Monday, March 23, 2009

Make sure to re-check your assumptions when performance tuning

We found the memory leak. This is what our properly tuned system looks like during a 66 hour test. Notice that the black line does not slowly trend upward, like it did in the last post.

The velocity templating framework that we use for generating xml to send to a third party system was slowly eating away at our memory. It wasn't really a problem with velocity, it was a problem with the way that we had our system tuned.

The first thing to remember is that Java splits up its memory into three parts, called generations. They are Young, Tenured, and Permanent.

Whenever you create a new instance of a class, it is created in the Young generation. This generation is used and quickly discarded each time there is a garbage collection. When the young generation is full, the garbage collector goes through the young generation and copies all the objects that are still referenced to the tenured generation. The place where you find memory leaks in most applications is when you keep references to too many objects. You will start getting out of memory exceptions when the garbage collector starts to copy objects from the Young generation to the Tenured generation, and there is not enough space to fit all of the objects that are still referenced. Frequently, you don't even realize that you are keeping a reference to those objects.

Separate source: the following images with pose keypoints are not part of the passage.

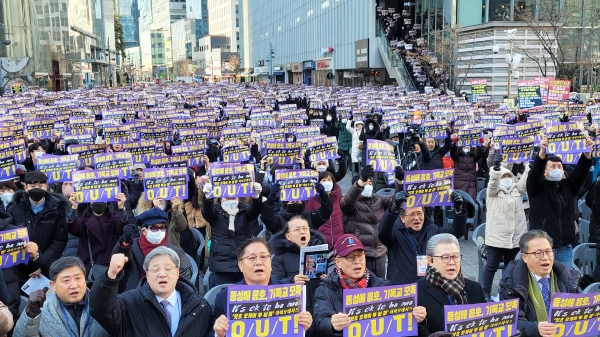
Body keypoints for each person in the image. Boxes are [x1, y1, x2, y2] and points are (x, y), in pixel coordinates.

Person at [313, 234, 427, 337]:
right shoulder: (325, 289)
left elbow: (402, 323)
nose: (357, 262)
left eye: (360, 256)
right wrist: (331, 324)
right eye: (350, 257)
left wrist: (417, 317)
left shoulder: (384, 286)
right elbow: (320, 322)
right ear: (338, 262)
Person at [90, 247, 212, 337]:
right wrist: (110, 275)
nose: (162, 274)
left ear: (177, 272)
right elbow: (101, 310)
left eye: (168, 268)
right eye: (155, 269)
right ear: (147, 275)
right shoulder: (129, 304)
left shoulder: (199, 306)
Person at [211, 237, 313, 337]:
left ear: (271, 263)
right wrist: (219, 334)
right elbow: (210, 333)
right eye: (252, 258)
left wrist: (305, 329)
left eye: (264, 257)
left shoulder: (292, 294)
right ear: (241, 265)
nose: (259, 262)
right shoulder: (224, 297)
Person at [527, 134, 593, 265]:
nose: (557, 169)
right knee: (543, 282)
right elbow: (534, 174)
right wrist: (542, 154)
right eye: (552, 166)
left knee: (564, 283)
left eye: (559, 166)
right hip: (542, 248)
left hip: (565, 247)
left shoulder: (568, 186)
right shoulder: (537, 188)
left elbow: (580, 173)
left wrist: (586, 155)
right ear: (544, 171)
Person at [499, 230, 580, 337]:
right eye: (538, 253)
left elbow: (581, 312)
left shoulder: (568, 277)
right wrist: (535, 329)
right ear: (525, 257)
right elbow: (511, 322)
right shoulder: (511, 283)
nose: (545, 257)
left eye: (548, 251)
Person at [378, 190, 467, 285]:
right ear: (402, 218)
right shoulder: (395, 233)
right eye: (412, 214)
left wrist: (458, 210)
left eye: (419, 213)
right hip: (402, 287)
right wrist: (394, 209)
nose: (417, 218)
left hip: (428, 286)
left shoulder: (432, 229)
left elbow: (456, 232)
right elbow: (383, 232)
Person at [13, 256, 109, 337]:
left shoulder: (103, 305)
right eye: (66, 280)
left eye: (78, 278)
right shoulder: (43, 312)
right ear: (53, 285)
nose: (74, 285)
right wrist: (31, 313)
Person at [340, 165, 404, 278]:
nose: (368, 185)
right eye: (365, 183)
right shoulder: (350, 203)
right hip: (361, 255)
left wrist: (400, 182)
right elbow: (347, 203)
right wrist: (361, 181)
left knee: (378, 288)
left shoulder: (378, 199)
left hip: (380, 254)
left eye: (370, 183)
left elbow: (396, 201)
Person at [417, 234, 486, 337]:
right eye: (445, 257)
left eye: (456, 256)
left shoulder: (475, 288)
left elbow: (486, 326)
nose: (452, 262)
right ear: (430, 260)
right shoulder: (417, 291)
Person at [482, 154, 530, 301]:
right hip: (496, 238)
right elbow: (493, 183)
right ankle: (485, 293)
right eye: (504, 176)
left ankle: (506, 292)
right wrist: (496, 171)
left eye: (509, 176)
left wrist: (529, 168)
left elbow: (524, 182)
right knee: (491, 266)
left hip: (515, 238)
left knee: (511, 268)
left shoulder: (517, 190)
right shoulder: (493, 193)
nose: (507, 179)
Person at [112, 208, 192, 292]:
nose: (160, 231)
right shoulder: (133, 248)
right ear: (144, 231)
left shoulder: (173, 251)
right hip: (138, 296)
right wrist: (125, 243)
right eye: (154, 228)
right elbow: (119, 261)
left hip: (166, 295)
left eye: (162, 227)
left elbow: (184, 278)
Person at [7, 171, 69, 276]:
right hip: (19, 267)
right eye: (33, 186)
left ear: (46, 186)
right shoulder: (14, 208)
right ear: (25, 187)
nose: (37, 189)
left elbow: (59, 240)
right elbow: (9, 237)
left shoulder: (58, 209)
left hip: (46, 268)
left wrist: (41, 265)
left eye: (40, 186)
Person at [201, 182, 263, 286]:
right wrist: (207, 198)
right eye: (227, 197)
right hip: (221, 263)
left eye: (233, 197)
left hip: (245, 260)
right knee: (224, 295)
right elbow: (207, 212)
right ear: (220, 198)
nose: (230, 198)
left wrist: (256, 197)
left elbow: (254, 211)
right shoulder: (215, 210)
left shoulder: (244, 209)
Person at [270, 216, 327, 319]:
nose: (302, 232)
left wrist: (327, 279)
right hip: (297, 313)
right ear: (288, 236)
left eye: (305, 228)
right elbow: (274, 286)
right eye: (297, 229)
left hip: (321, 310)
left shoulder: (322, 252)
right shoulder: (279, 258)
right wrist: (292, 281)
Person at [66, 192, 130, 277]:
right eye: (94, 201)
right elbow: (73, 228)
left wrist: (121, 208)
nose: (98, 203)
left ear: (107, 202)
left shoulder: (114, 219)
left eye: (102, 200)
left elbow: (122, 227)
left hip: (110, 265)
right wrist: (74, 208)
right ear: (90, 203)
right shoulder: (83, 220)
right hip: (89, 266)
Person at [261, 182, 332, 234]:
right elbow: (266, 217)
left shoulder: (312, 217)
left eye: (298, 198)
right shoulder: (278, 220)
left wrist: (323, 195)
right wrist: (271, 198)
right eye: (290, 198)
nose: (294, 200)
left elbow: (326, 210)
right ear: (284, 202)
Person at [305, 171, 344, 248]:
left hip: (339, 241)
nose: (327, 182)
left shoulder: (340, 198)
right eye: (324, 180)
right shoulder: (312, 200)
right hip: (321, 242)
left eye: (329, 180)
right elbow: (309, 221)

What made this leak particularly difficult to detect was that it was a problem in the permanent space. This area of memory is used to store objects that don't relate to instances of objects. This is where the JVM stores definitions of classes and methods. This area is pretty obscure, and the commercial tool that I used for profiling didn't even notice the leak in that area.

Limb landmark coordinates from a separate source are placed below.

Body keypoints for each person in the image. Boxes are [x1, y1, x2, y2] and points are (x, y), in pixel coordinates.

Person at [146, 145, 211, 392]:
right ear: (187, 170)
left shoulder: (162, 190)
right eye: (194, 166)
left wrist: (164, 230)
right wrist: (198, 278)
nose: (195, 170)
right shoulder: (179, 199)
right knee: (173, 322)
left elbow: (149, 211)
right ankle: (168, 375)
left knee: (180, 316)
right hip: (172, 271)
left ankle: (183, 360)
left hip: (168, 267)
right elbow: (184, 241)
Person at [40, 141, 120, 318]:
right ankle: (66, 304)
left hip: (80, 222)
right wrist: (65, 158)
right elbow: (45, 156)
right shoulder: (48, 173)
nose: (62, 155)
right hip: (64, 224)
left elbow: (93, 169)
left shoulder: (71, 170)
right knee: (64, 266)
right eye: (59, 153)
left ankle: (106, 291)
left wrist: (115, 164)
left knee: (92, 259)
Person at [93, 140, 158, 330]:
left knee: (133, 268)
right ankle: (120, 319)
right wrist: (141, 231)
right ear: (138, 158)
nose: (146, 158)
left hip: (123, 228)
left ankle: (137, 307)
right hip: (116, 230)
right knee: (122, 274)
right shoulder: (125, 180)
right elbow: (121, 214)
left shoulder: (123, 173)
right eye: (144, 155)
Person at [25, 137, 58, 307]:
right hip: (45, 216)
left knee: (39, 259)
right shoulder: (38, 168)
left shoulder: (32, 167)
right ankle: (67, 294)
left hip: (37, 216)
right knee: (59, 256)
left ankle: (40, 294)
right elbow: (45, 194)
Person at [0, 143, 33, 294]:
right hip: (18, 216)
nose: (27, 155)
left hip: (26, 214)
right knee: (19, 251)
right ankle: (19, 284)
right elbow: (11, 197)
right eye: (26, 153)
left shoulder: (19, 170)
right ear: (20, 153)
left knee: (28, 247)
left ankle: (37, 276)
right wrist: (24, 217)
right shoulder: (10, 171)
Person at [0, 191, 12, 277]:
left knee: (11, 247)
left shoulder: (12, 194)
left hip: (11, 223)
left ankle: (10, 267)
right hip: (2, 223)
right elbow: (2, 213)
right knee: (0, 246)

Velocity was creating dynamic classes, which are used once per call, then promptly discarded. These classes are created in the Permanent generation. The problem came from an optimization that we made about 5-7 years ago to speed up the server. We had set the flag noclassgc , which disables garbage collection for class definitions. This option makes sense if you never create dynamic classes, because you don't have to spend time reloading classes into memory.

We were creating classes that would never be used again, and telling the garbage collector not to bother with cleaning up after us. The definition of the classes are very small, which is why it took about 66 hours for the leak to take down the server.

The moral of the story is to revisit your performance optimizations occasionally and make sure they still make sense. The best decision today will not necessarily be the best decision tomorrow, so be ready to change your mind.

Wednesday, March 18, 2009

What takes 125 users 66 hours to discover?

Unfortunately, I think the answer is a very slow memory leak.

For our application, we typically run 3 classes of performance test. Our quick test with 100 users for 1 hour, our longer test with 125 users for 8 hours, and our really long test with 125 users for 66 hours.

The 1 and 8 hour tests were fine this time, but looking at the garbage collection logs and zooming out over a very long time period, we see that the application is holding on to memory. The blue area represents the memory that is used and released. The black area, that is slowing moving upwards, is the memory that is used and not released.

The last performance problem that we fixed was related to xml parsing and xpath. This time it looks like we need to tune Velocity.